Two of the children live with their father part of the time, but otherwise the large family calls a cramped duplex in Harewood home.
“We just manage it between the both of us (parents),” she said. “We have to find a way.”
Hundreds of other families in Nanaimo face similar situations. The percentage of children under 19 who are living in families that collect income assistance in the Nanaimo Regional District was at 4.7% last March, up from 4.2% in 2009 and 3.2% in 2008, provincial statistics show.
The number is even higher for Nanaimo alone at 5.5% last March, compared to the provincial average of 2.9% for the same time period.
Nanaimo has historically struggled with higher-than-average welfare rates in general and, although progress has been made over the years, the Nanaimo-Ladysmith school district still ranks among the highest in the province in terms of poverty-stricken students.

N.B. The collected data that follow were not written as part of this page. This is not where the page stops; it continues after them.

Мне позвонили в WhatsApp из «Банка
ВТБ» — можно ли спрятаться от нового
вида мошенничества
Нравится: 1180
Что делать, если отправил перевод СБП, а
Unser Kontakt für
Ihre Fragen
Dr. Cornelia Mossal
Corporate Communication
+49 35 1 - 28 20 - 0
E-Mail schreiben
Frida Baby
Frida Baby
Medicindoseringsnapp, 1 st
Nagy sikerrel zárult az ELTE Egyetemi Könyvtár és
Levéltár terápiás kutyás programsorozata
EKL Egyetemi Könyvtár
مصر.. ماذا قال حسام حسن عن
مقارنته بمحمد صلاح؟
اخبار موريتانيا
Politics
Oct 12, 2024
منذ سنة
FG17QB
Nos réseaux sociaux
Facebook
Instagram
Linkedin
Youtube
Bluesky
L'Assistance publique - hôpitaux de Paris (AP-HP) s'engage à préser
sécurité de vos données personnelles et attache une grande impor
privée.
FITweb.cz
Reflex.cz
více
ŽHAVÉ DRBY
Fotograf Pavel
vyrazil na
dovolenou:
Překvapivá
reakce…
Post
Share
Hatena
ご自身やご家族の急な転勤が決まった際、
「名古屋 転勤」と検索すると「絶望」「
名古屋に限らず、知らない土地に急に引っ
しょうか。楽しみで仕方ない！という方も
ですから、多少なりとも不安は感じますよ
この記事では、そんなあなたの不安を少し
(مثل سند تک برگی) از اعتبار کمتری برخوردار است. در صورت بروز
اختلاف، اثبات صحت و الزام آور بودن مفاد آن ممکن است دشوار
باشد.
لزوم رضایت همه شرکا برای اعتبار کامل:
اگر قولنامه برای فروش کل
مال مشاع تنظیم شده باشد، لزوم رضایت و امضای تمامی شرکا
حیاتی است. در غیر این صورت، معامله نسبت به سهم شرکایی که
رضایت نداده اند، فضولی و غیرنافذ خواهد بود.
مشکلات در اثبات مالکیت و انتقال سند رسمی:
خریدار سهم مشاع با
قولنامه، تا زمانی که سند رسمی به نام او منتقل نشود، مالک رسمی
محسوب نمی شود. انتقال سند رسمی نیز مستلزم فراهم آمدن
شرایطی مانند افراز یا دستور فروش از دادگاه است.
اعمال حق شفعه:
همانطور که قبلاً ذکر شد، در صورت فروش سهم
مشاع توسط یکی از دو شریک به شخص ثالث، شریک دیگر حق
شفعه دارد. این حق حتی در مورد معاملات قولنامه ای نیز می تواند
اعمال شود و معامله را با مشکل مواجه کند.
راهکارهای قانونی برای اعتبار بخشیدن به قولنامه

According to a recent report by First Call, a child and youth-advocacy group in B.C., the provincial child-poverty rate has come down from 13% of all children in 2007 to 10.4% in 2008. However, B.C. still has the highest child poverty rate in Canada, according to the study, which was based on the Statistics Canada report Income of Canadians 2008.
Initiatives by the Nanaimo-Ladysmith Schools Foundation, an independent charity that raises money and awareness for vulnerable students, has helped countless local students from low-income families. However, when school is finished for the summer much of the support some students have come to rely on will go with it.
“We’ve got kids that leave our schools on Friday and they haven’t eaten until they come back on Monday. They don’t eat all weekend,” said foundation executive director Erin van Steen.
Meal programs and a “student support fund” are just a few of the resources that students from low-income families won’t have access to their summer breaks.
“It’s unfortunate, but when those schools close for two months of the year a lot of our kids are in trouble,” said Steen.
The support fund provides teachers, counsellors and principals at each school with an account that they can draw on to help meet the needs of a student. It could range from buying them a pair of socks to covering their graduation fees.
In addition to free lunch or breakfast programs for low-income students some schools have programs set up to get basic donated items to students.
Van Steen said that some other organizations, such as summer camps, try to make up for the loss of resources coming from the school system in the summer but still worries about what some students have to cope with.
“I know there’s social assistance, I know there are all these programs, but some of these kids are falling through the cracks,” she said.
Mike Counsell, the director of Loaves and Fishes food bank, said a greater proportion of the food they provide goes to children in the summer because the school system isn’t there for support.
He expects the already stretched-thin resources at the food bank to be taxed even further once school is out.